Happiness, Welfare and Meaning
Dr Caroline West
What does it take to lead a worthwhile life? What is the connection between happiness and welfare? What makes a life meaningful? Should social and political institutions aim to promote (some or all of) these things? We will consider these and related questions by reading some influential recent books on these topics, starting with What is This Thing Called Happiness? by Fred Feldman (Oxford: Oxford University Press, 2010). (Free access to an electronic copy of this book is available to students via the library website.)
The Philosophy and "mere" Life
Dr John Grumley
The 21st century sees a profound reassessment of the meaning and value of life. As biomedical research, objectifying scientific and technical appropriation of nature grows; with the political and social crises attending processes of globalisation that question former international guarantees of human rights, conventions for the treatment of prisoners of war and asylum seekers, philosophers have been compelled to readdress the question of life and the right thereto: its cultural definition, value and meaning. The concepts of "corporeal" and "bare life" serve a range of thinkers to express the exclusions and human suffering that attend the dominant humanist discourse and signal resistance to its alleged illusions and crimes. This course will examine a range of thinkers both literary and philosophical - Coetzee, Sebald, Benjamin, Agamben, Foucault and Todorov - to fully explore the concept of "mere" life, its various formulations, their philosophical and political implications, its critique of traditional humanism and its critics objections.
Pragmatism: The Kantian Legacy
Dr David Macarthur
One of the abiding myths of pragmatism is that it opposes Kantianism. Rorty writes, “The great pragmatists should [be seen] as breaking with the Kantian epistemological tradition altogether.” In this course we will show that, on the contrary, Peirce’s reconception of epistemology on the model of scientific inquiry – adopted by all the leading pragmatists, including Quine and Putnam – has deep Kantian roots. Following this path we will be in an ideal position to explore the connections between epistemology and political theory and the importance of Kant’s idea of public reason.

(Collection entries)
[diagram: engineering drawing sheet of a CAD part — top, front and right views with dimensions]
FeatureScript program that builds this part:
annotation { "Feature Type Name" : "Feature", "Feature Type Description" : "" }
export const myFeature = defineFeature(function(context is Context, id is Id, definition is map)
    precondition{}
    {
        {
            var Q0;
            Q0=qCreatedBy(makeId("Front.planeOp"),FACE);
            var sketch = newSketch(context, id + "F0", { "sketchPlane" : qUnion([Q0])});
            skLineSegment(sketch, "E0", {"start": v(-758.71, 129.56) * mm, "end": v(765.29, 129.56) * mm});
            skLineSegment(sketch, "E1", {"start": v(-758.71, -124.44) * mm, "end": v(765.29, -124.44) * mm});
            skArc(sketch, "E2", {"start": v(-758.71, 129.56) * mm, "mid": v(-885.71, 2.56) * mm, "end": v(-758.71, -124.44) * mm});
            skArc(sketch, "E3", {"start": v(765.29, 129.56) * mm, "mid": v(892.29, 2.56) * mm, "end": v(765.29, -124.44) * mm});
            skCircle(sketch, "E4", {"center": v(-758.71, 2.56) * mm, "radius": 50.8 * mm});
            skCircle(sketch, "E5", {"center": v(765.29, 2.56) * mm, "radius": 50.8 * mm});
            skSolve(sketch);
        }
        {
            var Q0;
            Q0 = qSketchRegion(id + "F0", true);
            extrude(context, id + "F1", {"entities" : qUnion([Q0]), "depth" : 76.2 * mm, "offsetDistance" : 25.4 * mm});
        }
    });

# Exercise objective
Return the full philosophy course descriptions word for word.

# Answer to this exercise
Happiness, Welfare and Meaning
Dr Caroline West
What does it take to lead a worthwhile life? What is the connection between happiness and welfare? What makes a life meaningful? Should social and political institutions aim to promote (some or all of) these things? We will consider these and related questions by reading some influential recent books on these topics, starting with What is This Thing Called Happiness? by Fred Feldman (Oxford: Oxford University Press, 2010). (Free access to an electronic copy of this book is available to students via the library website.)
The Philosophy and "mere" Life
Dr John Grumley
The 21st century sees a profound reassessment of the meaning and value of life. As biomedical research, objectifying scientific and technical appropriation of nature grows; with the political and social crises attending processes of globalisation that question former international guarantees of human rights, conventions for the treatment of prisoners of war and asylum seekers, philosophers have been compelled to readdress the question of life and the right thereto: its cultural definition, value and meaning. The concepts of "corporeal" and "bare life" serve a range of thinkers to express the exclusions and human suffering that attend the dominant humanist discourse and signal resistance to its alleged illusions and crimes. This course will examine a range of thinkers both literary and philosophical - Coetzee, Sebald, Benjamin, Agamben, Foucault and Todorov - to fully explore the concept of "mere" life, its various formulations, their philosophical and political implications, its critique of traditional humanism and its critics objections.
Pragmatism: The Kantian Legacy
Dr David Macarthur
One of the abiding myths of pragmatism is that it opposes Kantianism. Rorty writes, “The great pragmatists should [be seen] as breaking with the Kantian epistemological tradition altogether.” In this course we will show that, on the contrary, Peirce’s reconception of epistemology on the model of scientific inquiry – adopted by all the leading pragmatists, including Quine and Putnam – has deep Kantian roots. Following this path we will be in an ideal position to explore the connections between epistemology and political theory and the importance of Kant’s idea of public reason.